If you're using Windows 7 (or 8 or 8.1), you'll need to install drivers. See the Windows 7 and 8.1 Drivers page for details. You will not need to install drivers on Mac, Linux or Windows 10.
You are strongly encouraged to upgrade to Windows 10 if you are still using Windows 7 or Windows 8 or 8.1. Windows 7 has reached end-of-life and no longer receives security updates. A free upgrade to Windows 10 is still available.
First, you'll want to find out which serial port your board is using. When you plug your board in to USB on your computer, it connects to a serial port. The port is like a door through which your board can communicate with your computer using USB.
You'll use Windows Device Manager to determine which port the board is using. The easiest way to determine which port the board is using is to first check without the board plugged in. Open Device Manager. Click on Ports (COM & LPT). You should find something already in that list with (COM#) after it where # is a number.
Now plug in your board. The Device Manager list will refresh and a new item will appear under Ports (COM & LPT). You'll find a different (COM#) after this item in the list.
Sometimes the item will refer to the name of the board. Other times it may be called something like USB Serial Device, as seen in the image above. Either way, there is a new (COM#) following the name. This is the port your board is using.
If you're using Windows, you'll need to download a terminal program. You're going to use PuTTY.
The first thing to do is download the latest version of PuTTY. You'll want to download the Windows installer file. It is most likely that you'll need the 64-bit version. Download the file and install the program on your machine. If you run into issues, you can try downloading the 32-bit version instead. However, the 64-bit version will work on most PCs.

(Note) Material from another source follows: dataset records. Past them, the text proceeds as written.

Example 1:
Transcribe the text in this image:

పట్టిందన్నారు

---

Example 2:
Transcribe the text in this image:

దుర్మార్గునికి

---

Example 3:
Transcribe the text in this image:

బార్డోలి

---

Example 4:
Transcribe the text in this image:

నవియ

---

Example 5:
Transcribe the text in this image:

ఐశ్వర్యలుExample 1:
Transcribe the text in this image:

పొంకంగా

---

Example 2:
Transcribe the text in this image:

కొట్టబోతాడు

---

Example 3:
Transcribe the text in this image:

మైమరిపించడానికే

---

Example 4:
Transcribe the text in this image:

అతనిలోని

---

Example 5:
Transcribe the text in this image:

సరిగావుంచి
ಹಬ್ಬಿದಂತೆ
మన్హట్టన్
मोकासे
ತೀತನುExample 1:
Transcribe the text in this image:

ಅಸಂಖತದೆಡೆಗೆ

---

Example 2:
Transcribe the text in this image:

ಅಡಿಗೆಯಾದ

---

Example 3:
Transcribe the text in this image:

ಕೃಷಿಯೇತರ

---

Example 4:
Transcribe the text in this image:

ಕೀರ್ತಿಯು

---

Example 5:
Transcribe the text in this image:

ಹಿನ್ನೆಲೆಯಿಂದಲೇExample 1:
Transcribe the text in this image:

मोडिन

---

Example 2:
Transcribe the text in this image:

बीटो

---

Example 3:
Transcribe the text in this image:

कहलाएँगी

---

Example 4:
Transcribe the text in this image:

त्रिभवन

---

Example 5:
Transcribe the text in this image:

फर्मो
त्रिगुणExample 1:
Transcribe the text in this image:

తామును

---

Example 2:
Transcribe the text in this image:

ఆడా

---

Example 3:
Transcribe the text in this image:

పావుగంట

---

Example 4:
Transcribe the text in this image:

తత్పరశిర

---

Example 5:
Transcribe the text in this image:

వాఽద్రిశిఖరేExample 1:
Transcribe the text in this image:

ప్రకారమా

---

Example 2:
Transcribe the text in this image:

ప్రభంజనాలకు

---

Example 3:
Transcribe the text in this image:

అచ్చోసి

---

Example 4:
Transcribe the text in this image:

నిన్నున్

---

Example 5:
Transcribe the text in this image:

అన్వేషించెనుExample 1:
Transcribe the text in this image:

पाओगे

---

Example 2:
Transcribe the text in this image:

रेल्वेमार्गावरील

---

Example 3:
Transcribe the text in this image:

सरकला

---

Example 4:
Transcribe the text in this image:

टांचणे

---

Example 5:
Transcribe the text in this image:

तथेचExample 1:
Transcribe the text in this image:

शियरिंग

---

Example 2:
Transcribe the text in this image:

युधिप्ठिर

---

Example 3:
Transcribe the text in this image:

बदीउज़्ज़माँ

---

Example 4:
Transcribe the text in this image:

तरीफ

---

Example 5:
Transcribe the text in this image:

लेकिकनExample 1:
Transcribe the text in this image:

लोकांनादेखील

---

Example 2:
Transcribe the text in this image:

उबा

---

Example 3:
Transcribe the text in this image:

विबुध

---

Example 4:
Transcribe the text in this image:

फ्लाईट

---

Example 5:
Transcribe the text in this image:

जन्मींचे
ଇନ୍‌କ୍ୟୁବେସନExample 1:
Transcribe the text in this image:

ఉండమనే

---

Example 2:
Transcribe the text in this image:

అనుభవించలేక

Now you need to open PuTTY.
- Under Connection type: choose the button next to Serial.
- In the box under Serial line, enter the serial port you found that your board is using.
- In the box under Speed, enter 115200. This called the baud rate, which is the speed in bits per second that data is sent over the serial connection. For boards with built in USB it doesn't matter so much but for ESP8266 and other board with a separate chip, the speed required by the board is 115200 bits per second. So you might as well just use 115200!
If you want to save those settings for later, use the options under Load, save or delete a stored session. Enter a name in the box under Saved Sessions, and click the Save button on the right.
Once your settings are entered, you're ready to connect to the serial console. Click "Open" at the bottom of the window. A new window will open.
If no code is running, the window will either be blank or will look like the window above. Now you're ready to see the results of your code.
Great job! You've connected to the serial console!